Das Wort knuddeln klingt so lustig, dass es für 2016 viel zu uncool ist. Es stammt vielleicht aus dem Jiddischen: Da gibt es „Majn Kneijdl“ (Mein lieber Knödel) als Kosewort für sein Kind. Diese Herkunft ist aber unklar. Es ist ja auch nicht logisch, warum man sein Kind nach einem Essen benennen sollte. Es ist auch nicht klar, ob damit ein Kartoffelknödel oder Semmelknödel gemeint war. Vielleicht hat es mal eine Mutter zu ihrem Kind gesagt, das kugelrund war. Und es danach minutenlang geknuddelt. Du kannst aber auch zaundürre Menschen knuddeln. Pass nur auf, dass Du die filigranen Wesen nicht zerquetschst und hol Dir keine blauen Flecken!

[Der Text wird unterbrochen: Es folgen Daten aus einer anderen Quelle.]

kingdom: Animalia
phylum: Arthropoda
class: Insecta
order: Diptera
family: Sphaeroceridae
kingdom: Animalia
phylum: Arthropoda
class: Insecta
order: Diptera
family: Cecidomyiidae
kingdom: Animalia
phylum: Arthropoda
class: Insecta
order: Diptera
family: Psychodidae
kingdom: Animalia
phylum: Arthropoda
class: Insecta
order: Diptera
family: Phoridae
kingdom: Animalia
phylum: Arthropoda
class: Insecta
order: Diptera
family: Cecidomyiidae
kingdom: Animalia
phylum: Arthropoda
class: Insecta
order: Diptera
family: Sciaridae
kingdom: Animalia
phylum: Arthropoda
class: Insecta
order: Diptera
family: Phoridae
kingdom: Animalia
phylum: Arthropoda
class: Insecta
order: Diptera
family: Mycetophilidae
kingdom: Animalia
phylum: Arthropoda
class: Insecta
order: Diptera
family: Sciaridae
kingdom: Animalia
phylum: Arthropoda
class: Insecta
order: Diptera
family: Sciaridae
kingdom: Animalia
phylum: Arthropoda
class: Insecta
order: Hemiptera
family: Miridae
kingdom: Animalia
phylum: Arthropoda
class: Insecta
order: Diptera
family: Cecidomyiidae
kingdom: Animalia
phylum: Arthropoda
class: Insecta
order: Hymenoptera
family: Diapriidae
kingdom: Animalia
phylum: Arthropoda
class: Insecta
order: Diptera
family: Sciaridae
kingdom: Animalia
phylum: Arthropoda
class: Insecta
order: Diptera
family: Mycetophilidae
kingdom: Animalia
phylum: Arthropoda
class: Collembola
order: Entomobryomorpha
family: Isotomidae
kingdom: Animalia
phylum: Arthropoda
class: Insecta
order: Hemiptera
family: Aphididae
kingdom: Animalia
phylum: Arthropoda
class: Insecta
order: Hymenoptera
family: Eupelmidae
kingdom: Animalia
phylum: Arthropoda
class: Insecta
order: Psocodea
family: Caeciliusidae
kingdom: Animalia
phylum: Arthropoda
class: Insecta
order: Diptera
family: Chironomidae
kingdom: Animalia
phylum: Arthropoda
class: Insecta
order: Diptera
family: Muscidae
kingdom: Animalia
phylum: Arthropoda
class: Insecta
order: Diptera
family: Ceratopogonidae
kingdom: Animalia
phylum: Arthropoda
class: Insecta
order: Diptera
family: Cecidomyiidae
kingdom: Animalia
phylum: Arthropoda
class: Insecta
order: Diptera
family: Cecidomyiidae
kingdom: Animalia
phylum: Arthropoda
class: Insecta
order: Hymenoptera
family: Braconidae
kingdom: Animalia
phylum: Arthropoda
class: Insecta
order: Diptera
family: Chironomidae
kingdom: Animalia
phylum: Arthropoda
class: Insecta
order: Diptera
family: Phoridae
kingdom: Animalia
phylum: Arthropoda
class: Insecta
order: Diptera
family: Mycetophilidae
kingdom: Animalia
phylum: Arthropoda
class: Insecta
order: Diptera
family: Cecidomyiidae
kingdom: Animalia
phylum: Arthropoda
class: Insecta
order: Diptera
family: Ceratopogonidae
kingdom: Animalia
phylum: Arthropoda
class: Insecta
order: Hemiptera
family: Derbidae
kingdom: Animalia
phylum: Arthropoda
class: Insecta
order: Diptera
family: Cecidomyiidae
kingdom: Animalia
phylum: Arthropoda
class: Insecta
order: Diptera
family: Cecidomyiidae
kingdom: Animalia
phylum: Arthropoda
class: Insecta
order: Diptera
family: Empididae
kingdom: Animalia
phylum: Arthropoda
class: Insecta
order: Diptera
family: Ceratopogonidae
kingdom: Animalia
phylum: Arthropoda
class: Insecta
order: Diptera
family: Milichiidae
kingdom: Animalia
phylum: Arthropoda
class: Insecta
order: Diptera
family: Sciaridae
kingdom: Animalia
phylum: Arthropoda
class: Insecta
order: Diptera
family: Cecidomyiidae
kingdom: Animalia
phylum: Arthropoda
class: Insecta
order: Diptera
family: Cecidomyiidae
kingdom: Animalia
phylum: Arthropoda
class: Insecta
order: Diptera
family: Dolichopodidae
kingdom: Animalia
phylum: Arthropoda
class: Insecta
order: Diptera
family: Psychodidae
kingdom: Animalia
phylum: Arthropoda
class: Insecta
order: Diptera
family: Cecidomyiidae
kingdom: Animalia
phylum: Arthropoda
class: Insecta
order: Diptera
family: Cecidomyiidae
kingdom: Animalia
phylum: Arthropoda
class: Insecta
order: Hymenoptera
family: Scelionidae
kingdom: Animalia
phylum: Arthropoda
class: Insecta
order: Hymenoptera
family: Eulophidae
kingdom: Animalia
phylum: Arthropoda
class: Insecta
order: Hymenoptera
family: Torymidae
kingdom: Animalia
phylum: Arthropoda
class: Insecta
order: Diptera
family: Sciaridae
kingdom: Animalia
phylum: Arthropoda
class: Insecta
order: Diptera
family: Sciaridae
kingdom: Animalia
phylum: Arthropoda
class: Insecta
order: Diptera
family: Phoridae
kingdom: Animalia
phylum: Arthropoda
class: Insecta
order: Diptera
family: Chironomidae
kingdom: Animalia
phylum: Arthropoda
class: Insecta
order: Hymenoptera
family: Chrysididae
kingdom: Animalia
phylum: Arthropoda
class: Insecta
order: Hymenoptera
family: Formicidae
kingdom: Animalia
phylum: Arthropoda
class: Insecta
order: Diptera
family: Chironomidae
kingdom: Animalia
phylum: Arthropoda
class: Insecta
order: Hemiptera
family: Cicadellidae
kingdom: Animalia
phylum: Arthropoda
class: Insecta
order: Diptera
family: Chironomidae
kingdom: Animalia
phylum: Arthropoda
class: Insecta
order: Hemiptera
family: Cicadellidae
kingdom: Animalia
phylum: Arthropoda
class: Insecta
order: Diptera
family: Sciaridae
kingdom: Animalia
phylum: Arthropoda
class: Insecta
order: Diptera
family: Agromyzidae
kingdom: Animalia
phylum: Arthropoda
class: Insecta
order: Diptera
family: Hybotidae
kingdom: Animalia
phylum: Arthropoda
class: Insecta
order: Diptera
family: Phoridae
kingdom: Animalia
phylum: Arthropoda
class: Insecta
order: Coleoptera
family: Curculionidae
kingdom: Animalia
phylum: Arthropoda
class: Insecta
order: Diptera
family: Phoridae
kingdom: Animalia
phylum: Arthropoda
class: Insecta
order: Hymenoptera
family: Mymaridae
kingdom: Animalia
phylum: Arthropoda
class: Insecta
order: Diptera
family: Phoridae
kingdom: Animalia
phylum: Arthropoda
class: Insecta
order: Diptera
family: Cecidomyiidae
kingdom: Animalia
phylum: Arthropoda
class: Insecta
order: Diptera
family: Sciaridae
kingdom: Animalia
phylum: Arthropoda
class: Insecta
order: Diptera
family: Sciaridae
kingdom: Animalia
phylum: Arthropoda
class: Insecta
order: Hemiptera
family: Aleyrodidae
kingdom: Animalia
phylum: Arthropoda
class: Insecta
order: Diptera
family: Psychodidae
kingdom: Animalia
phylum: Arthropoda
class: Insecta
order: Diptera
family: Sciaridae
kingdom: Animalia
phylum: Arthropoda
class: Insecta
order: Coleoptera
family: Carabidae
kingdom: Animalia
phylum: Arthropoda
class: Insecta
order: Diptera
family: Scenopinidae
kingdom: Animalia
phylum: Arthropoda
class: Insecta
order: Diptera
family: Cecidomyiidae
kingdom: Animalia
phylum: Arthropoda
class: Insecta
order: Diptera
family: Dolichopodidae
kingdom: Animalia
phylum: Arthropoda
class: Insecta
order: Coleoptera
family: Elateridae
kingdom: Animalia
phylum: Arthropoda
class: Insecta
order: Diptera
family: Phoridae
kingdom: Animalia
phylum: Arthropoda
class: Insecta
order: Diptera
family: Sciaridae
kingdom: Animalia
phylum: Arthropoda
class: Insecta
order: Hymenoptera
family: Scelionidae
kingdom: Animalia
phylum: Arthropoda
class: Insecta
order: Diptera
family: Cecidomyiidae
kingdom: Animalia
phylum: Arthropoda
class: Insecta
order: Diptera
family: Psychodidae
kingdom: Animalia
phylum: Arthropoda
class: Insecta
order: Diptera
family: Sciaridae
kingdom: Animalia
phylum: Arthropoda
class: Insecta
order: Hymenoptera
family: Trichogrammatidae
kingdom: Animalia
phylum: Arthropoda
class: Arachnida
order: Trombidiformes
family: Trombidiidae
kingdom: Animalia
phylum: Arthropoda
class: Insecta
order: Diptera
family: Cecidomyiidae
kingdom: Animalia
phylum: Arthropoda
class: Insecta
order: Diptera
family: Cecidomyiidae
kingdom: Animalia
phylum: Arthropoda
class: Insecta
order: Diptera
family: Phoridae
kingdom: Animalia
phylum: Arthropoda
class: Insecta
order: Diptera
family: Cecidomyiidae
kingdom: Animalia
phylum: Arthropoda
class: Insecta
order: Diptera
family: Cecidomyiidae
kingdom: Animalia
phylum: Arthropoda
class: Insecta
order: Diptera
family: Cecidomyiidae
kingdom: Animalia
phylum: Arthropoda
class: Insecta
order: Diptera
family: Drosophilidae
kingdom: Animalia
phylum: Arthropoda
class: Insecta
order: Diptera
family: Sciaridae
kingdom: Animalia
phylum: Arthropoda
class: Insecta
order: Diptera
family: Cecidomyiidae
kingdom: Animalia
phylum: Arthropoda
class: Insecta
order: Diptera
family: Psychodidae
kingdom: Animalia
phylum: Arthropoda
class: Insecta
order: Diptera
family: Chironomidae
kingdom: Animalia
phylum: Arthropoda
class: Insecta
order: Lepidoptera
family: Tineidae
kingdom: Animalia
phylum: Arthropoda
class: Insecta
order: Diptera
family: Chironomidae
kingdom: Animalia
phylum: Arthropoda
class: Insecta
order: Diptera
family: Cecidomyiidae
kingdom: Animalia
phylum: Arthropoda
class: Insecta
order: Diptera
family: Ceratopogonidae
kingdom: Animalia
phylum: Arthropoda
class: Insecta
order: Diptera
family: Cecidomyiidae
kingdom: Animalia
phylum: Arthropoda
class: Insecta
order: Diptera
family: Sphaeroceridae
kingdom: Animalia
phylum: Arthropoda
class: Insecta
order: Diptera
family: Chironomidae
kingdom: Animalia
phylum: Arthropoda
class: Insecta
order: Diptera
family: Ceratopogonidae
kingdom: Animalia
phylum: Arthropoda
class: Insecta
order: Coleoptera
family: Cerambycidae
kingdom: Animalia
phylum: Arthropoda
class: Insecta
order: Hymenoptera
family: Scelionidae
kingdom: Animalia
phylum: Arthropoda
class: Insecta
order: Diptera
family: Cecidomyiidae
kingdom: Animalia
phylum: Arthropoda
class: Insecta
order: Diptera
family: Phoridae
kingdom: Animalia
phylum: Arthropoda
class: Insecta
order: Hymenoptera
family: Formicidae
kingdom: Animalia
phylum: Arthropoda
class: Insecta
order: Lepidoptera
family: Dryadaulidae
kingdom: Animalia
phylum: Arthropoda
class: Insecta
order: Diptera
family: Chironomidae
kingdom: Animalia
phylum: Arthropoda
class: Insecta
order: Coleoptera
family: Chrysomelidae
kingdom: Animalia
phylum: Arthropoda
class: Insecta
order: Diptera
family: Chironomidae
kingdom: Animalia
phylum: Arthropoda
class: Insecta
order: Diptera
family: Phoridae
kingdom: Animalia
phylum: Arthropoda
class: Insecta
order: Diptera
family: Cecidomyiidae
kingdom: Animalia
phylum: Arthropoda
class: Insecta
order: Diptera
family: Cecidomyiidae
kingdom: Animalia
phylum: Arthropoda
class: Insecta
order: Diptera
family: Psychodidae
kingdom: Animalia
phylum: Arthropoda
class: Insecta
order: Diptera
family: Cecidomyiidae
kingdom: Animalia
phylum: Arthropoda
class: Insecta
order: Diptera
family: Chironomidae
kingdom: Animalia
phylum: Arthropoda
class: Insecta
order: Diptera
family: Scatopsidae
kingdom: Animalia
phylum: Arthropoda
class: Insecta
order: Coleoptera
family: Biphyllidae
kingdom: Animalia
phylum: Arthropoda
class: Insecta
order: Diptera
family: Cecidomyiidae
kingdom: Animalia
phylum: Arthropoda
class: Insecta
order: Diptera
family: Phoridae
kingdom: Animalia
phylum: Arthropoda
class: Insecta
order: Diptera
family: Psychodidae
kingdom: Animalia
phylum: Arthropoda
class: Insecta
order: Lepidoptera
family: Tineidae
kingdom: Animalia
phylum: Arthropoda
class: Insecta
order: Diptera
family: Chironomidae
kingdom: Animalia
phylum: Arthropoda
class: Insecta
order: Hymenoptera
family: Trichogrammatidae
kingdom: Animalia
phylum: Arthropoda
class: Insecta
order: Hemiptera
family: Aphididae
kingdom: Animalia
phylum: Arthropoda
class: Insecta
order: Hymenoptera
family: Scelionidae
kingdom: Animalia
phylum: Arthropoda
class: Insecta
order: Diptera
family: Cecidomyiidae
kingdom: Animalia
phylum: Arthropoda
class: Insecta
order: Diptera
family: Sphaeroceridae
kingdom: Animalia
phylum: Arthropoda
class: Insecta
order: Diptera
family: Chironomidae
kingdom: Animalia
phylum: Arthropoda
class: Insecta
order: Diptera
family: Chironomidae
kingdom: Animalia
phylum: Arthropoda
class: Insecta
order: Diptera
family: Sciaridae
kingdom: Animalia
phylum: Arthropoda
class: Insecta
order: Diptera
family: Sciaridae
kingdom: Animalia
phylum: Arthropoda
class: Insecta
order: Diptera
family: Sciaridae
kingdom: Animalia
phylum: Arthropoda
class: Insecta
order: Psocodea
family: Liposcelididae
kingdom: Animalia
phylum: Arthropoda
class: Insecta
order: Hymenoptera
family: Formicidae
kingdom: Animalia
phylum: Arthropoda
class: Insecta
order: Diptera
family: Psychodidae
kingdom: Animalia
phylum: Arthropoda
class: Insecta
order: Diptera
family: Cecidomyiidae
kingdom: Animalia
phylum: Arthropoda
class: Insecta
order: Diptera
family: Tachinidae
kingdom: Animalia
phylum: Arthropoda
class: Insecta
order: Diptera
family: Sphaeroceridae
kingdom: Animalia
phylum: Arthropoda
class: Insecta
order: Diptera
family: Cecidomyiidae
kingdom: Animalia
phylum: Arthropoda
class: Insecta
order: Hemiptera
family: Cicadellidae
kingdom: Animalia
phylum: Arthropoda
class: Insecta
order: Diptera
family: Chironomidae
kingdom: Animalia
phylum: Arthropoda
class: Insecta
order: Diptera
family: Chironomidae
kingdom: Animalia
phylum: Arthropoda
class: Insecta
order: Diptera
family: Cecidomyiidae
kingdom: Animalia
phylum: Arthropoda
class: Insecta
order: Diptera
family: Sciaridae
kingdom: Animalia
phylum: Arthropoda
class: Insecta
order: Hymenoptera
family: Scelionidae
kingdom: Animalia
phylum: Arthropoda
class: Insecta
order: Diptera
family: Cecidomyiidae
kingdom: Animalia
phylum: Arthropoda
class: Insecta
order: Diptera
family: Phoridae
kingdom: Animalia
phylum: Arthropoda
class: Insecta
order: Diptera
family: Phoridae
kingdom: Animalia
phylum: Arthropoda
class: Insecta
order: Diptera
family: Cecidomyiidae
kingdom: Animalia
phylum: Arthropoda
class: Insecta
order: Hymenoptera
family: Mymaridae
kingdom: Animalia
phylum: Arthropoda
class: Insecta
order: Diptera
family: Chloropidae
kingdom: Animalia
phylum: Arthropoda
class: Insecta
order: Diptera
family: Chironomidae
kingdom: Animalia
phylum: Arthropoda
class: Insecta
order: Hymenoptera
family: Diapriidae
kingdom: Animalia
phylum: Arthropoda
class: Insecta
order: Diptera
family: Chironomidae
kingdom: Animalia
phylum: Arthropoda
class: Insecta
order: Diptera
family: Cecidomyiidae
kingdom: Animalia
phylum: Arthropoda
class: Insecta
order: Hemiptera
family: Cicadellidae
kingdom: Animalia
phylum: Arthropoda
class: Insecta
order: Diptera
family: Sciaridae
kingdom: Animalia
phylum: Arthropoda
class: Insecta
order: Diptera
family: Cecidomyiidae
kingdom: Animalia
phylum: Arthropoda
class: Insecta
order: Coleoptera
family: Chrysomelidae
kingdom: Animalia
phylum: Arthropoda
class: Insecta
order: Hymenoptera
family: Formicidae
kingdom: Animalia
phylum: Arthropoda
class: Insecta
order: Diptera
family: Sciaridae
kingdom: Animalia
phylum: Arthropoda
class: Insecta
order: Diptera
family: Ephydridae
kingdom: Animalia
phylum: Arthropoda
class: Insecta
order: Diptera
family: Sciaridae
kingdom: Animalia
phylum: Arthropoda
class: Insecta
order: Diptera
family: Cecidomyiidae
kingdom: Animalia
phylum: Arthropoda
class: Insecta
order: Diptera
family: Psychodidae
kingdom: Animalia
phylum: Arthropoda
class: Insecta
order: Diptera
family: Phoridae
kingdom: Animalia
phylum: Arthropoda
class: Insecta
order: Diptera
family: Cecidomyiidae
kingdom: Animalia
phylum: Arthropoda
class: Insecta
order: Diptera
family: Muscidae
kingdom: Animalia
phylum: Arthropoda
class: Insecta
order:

Dass Knud und Herr Dörflein mittlerweile beide tot sind, hat nichts mit dem Knuddeln zu tun. Vielleicht hätten sie sogar noch mehr miteinander knuddeln müssen, weil Körperkontakt wichtig für unsere Gesundheit ist. Knuddeln mit Knud war aber sicher auch ein bisschen gefährlich, weil der kleine Eisbär ja auch ein ganz schöner Frechdachs sein konnte. Weißt Du, was ein Frechdachs ist?

 

*Es gibt übrigens tatsächlich endlich einen Instawalk in Augsburg! Den hat @exploring_auxburg von Instagram organisiert. Die Infos dazu findet Ihr bei der Grafik, die Euch bekannt vorkommen könnte, weil Ihr sie hier schon mal gesehen habt. Über diesen Doodle-Link könnt Ihr Euer Euch zum Instawalk anmelden.

**Man merkt, ich war nie großer Knut-Fan. Ich dachte, man hätte ihn tatsächlich Knud geschrieben. Ich kannte einen echten Knud (also so als Mensch) und war der felsenfesten Meinung, Knuds schröbe man immer mit „d“. Hamwerwiederwasgelernt!